So you've installed Python from an official binary installer on python.org's Releases page, you've installed Xcode from the App Store and the Command Line Tools from Xcode, you've installed pip from its setup script. And now, you try to "pip-X.Y install pyobjc" and it fails with a whole slew of obscure error messages.
An easy workaround: Don't
The official binary installer seems like the easy way to do things, but it's not. It's built to work with every version of OS X from 10.6 to 10.9. This means whenever you build a package, it will try to build that package to work with every version of OS X from 10.6 to 10.9. This is very hard to do—especially on a 10.8 or 10.9 machine with Xcode 5.

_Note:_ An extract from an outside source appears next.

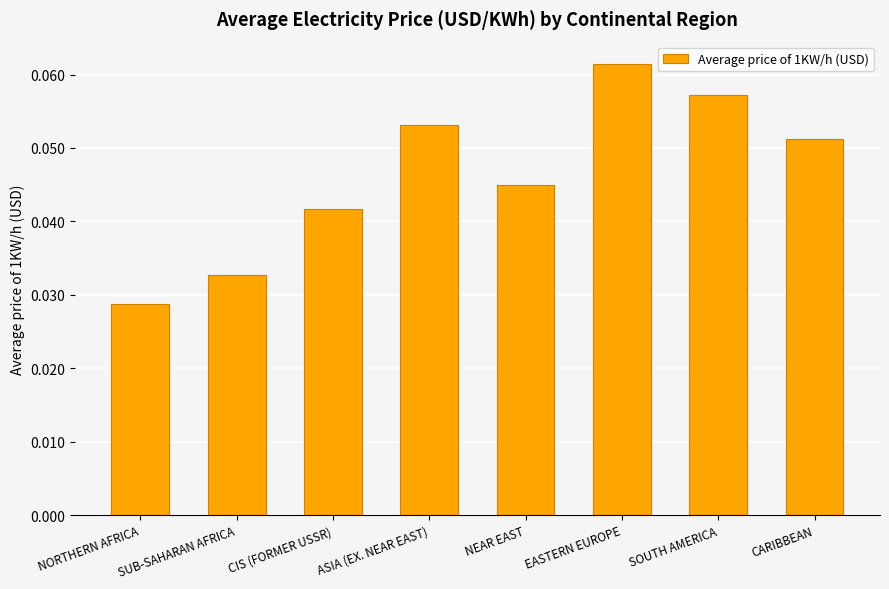

Between SUB-SAHARAN AFRICA and NEAR EAST, which is larger?

NEAR EAST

If you're planning to build applications for binary distribution with, e.g., py2app, and you want them to work on an older version of OS X than you have, then you need to get this working. (Although even then, you might be better off building Python exactly the way you want, instead of using the binary installation.) So far, I haven't been able to get this working with Xcode 5; I've been using an old machine that I don't update.
For almost everyone else, it's unnecessary wasted effort.
Python 2
If you're using Python 2, just stick with Apple's pre-installed 2.7.2. Having multiple 2.7 installations at the same time is already a huge headache, and the added problems with building packages… is it really worth it?
Python 3
While it may seem counter-intuitive, building it yourself makes everything easier, because you end up with a Python installation tailored to your build toolchain, not to the Python Mac build machine's toolchain.
And if you use Homebrew, building it yourself is just "brew install python3". Plus, you get setuptools and pip (that work with your system), and a newer sqlite3, real readline, gdbm, and a few other things you wouldn't have thought of.
When are they going to fix it?
I know that the pythonmac SIG are aware of the problem. In fact, the problem has been around for a long time; it's just that the workarounds they've used since 10.6 no longer work. I have no idea what they're planning to do about it. You might want to watch the pythonmac-sig mailing list for progress, or join in to help.
The problem
There are actually two problems.
gcc is gone
The official Python.org binaries are built with Apple's custom gcc-4.2, as supplied by Xcode 3.2.
Xcode 4 stopped supplying gcc-4.2, but offered a transitional compiler called llvm-gcc-4.2 (because it used a custom gcc-4.2 frontend hooked up to the llvm backend), and the toolchain came with wrappers named things like "gcc-4.2" and "g++-4.2" and so on. This actually had some problems building Python itself, but for building extension modules—even complex ones like numpy and pyobjc—you usually got away with it.
Xcode 5 dropped llvm-gcc-4.2 as well. Now, all you've got is clang. And, while "gcc" is a wrapper around clang, "gcc-4.2" does not exist at all. So, many extensions will just fail to build, because they're looking for a compiler named "gcc-4.2" (or a C++ compiler named "g++-4.2", or a linker frontend named "gcc-4.2", or…). The new compiler—which Apple calls "Apple LLVM 5.0 (clang-500.2.76) (based on LLVM 3.3svn)", just to make it impossible for anyone to refer to—does a much better job than llvm-gcc-4.2; if you can just get distutils to use it everywhere, everything pretty much just works.
In some cases, just passing "CC=clang CXX=clang++" environment variables to the build will work. You can get further by also adding "MAINCC=clang LINKCC=clang". Anything that needs to run a configure script will _still_ end up picking up gcc-4.2, however, and there may be similar issues with projects that first build a local distutils.cfg or similar.
One workaround is to edit /Library/Frameworks/Python.framework/Versions/X.Y/lib/pythonX.Y/config-X.Ym/Makefile to fix all references to gcc and g++ to instead reference clang and clang++, then cross your fingers. This seems to work.
Alternatively, you could create a symlink, or a hardlink, from /usr/bin/gcc to /usr/local/bin/gcc-4.2, and likewise for g++, and cross your fingers even tighter. I haven't tried this.
10.8 is the oldest SDK
We've always been at war with Eastasia, and we've always been compiling for 10.8. There has never been an older SDK. References in your configure scripts to MacOS10.6.sdk are errors.
Many extensions will build just fine without the 10.6 SDK—but they'll quietly build for your native system, which defeats the purpose of building a redistributable application.
You can still find the 10.6 and 10.7 SDKs in older Xcode packages from Apple (and, for 10.7, you can download the latest Command Line Tools for Lion, which is just the SDK slightly repackaged). Then you can copy them into /Applications/Xcode.app/Contents/Developer/Platforms/MacOSX.platform/Developer/SDKs/ and… whether they'll actually work, I don't know. They won't have an SDKSettings.plist file. They won't be registered in the list of known SDKs; the GUI and xcodebuild certainly won't find them, but maybe specifying them on the command line will work. Or maybe only if you use absolute paths.